Authenticating to a website, 2010: Type in username and password

Authenticating to a website, 2024:
- Type in username
- Look up 20-character password in password keeper
- wait
- Prompt for 2FA token
- Dig out phone
- Unlock phone
- Scroll through 50 services to find 2FA token for website
- Type in 2FA token
- Success
- Receive email alerting you to the fact you've logged in
- Six weeks later: receive email telling you service had been compromised eight weeks ago and you must change password.

@jzb tbh I hate services forcing 2fa on you when you don't need it, so I just store my 2fa codes in bitwarden. yes, it makes it not actually 2fa. no, I don't care.
@solonovamax @jzb It's still beneficial. There are a couple things i don't keep in Bitwarden but most of it i do. I guess i could separate them out but it seems so tough given how 2fa works.
@winterayars @jzb yeah if it was smth where I really cared about the security I'd use actual 2fa

@solonovamax @winterayars @jzb arguably it's still 2fa (assuming you 2fa into your pw manager)

The second factor is something you have: you're using the device from which you 2fa'd into your password manager.

@ojensen @winterayars @jzb I'm not using 2fa for my password manager lol (tbh I prob should, but, inconvenient)

so it's not really 2fa

@solonovamax @winterayars @jzb ok so I'm going to disagree *hard* with the idea of not 2fa'ing into your pw manager. For real, you should set that up right now.

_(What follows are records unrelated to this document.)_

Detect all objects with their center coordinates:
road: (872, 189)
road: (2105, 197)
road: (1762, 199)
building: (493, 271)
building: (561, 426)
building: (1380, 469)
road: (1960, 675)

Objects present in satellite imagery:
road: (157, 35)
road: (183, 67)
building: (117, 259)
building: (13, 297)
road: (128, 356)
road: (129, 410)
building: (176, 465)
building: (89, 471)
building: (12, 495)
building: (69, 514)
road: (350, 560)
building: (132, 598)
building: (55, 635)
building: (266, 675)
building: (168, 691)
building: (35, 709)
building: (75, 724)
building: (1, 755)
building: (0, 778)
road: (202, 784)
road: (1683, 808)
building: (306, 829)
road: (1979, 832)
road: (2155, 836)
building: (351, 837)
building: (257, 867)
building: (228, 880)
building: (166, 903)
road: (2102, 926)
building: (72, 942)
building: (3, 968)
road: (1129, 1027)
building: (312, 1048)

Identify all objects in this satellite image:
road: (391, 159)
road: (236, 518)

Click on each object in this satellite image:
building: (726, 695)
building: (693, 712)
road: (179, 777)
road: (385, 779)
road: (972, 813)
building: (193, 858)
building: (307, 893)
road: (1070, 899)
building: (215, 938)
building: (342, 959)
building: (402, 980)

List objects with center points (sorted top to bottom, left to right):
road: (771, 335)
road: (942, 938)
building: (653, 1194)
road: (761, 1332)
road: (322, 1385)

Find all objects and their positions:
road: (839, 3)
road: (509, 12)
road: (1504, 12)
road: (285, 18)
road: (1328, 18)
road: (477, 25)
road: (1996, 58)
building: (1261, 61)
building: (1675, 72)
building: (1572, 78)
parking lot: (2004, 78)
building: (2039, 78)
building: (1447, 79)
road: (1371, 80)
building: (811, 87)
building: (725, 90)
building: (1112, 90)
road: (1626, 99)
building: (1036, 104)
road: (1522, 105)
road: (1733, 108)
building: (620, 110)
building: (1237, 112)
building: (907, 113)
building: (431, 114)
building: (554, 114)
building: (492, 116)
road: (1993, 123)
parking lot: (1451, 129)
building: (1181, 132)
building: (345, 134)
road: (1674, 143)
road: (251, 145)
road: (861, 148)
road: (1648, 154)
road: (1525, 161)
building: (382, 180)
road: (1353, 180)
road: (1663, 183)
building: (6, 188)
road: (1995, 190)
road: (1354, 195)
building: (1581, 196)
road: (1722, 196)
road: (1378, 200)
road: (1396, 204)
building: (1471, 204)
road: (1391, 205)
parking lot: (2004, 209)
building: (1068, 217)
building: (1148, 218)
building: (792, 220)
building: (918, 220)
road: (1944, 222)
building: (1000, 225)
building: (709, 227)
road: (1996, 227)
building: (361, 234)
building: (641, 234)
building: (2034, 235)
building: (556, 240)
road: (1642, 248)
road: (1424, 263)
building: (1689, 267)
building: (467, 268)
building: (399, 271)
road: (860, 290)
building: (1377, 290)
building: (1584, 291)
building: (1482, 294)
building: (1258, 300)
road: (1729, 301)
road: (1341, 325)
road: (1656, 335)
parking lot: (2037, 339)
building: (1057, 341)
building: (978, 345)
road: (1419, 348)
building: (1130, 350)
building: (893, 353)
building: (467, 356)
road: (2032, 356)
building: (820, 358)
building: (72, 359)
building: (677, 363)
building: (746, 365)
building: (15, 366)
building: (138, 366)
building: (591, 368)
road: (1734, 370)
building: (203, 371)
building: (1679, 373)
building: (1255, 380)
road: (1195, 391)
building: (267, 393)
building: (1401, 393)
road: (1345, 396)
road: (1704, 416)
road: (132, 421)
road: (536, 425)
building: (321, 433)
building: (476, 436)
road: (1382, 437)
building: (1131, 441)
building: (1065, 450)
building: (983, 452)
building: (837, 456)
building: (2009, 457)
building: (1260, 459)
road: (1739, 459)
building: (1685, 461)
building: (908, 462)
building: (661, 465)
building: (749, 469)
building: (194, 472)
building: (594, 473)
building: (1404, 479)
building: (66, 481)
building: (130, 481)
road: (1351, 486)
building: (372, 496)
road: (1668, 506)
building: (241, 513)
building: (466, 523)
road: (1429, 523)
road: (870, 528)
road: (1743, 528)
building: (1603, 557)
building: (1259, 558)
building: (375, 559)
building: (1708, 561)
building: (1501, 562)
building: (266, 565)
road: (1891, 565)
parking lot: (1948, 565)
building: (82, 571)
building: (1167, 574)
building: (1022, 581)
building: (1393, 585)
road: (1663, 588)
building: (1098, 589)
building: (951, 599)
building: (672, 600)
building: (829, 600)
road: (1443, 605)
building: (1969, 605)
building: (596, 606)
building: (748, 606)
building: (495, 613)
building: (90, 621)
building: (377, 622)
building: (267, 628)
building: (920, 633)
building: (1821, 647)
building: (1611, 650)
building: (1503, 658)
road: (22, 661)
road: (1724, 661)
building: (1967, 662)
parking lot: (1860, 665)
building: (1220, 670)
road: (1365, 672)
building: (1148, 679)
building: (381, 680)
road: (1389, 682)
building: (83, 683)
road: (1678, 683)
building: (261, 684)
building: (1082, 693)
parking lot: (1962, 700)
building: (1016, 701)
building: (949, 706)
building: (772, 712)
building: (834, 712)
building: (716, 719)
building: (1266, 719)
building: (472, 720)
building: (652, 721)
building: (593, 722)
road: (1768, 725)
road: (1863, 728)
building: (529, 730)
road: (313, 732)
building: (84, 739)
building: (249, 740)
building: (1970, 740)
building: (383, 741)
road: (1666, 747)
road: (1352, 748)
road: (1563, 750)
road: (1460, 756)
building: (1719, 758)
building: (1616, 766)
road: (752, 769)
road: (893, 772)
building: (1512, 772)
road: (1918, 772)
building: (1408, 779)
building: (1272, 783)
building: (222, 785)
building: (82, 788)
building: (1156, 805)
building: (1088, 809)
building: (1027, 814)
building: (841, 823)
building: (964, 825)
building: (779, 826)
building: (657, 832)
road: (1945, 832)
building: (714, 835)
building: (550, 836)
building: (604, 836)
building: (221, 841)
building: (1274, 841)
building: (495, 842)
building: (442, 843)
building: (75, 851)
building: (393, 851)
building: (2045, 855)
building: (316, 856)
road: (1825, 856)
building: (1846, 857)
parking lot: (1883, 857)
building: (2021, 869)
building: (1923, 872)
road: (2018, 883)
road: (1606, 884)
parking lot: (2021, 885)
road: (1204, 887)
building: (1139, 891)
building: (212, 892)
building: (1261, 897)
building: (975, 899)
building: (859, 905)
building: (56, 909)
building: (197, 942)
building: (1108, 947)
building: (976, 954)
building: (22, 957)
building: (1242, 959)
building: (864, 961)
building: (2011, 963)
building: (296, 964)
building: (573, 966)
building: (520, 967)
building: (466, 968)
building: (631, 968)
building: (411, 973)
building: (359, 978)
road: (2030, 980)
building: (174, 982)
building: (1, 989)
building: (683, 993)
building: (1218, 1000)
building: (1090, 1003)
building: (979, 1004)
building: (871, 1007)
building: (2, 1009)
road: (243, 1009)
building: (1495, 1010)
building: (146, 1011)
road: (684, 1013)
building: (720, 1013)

It's not inconvenient, you do it like once every 30 days or something.

@ojensen @winterayars @jzb my password manager logs me out after like 30 mins
I also use a unique & long password for it that I don't use anywhere else
@solonovamax @ojensen @winterayars @jzb (you mean lock or logout ? If lock, bitwarden doesn't request 2FA on unlock (unless you request it specifically). If logout... why ?
@ojensen @solonovamax @jzb I definitely have 2fa on my password manager and recommend it. I don't make it ask every time but it's on there.
@ojensen @solonovamax @winterayars @jzb There's a still a single point of compromise for the login to the website, i.e. the password stored in the password manager. If someone were to get their hands on that password, it'd be completely irrelevant whether you have 2FA on the password manager. But on the other hand, in order to have a meaningful discussion about how much of a problem that is, you'd have to go beyond the heuristic of "2FA is good" and actually start considering threat models and such, and I imagine for all but the most important websites you'd probably arrive to the conclusion that it's almost as good as the website offering 2FA itself anyway, so I guess I have talked myself into agreeing with you in spirit 😛

@diazona @ojensen @winterayars @jzb I think they're assuming that the password manager is using 2fa in this scenario

so, the points of failure would be the password used for the password manager + the 2fa device used for the password manager

@solonovamax @ojensen @winterayars @jzb Yeah that's the situation I was talking about too - the password manager itself requires 2FA to unlock it, but the website does not. Getting into the password manager has two points of failure, but getting into the website has one (albeit a difficult one).
@diazona @ojensen @winterayars @jzb if it's 32 characters including random numbers & letters (which is what I use by default) then they're not getting in before the heat death of the universe, so
@solonovamax @ojensen @winterayars @jzb They're not guessing it by brute force before the end of the universe, sure, but there are other ways to acquire a password. (MITM attacks, various sorts of compromise on the server side, etc)

@diazona @ojensen @winterayars @jzb

  • mitm: if the site is not using ssl/tls, I'm sure as hell not entering any password data into it
  • website compromised: 2fa wouldn't solve this either. the website has been compromised.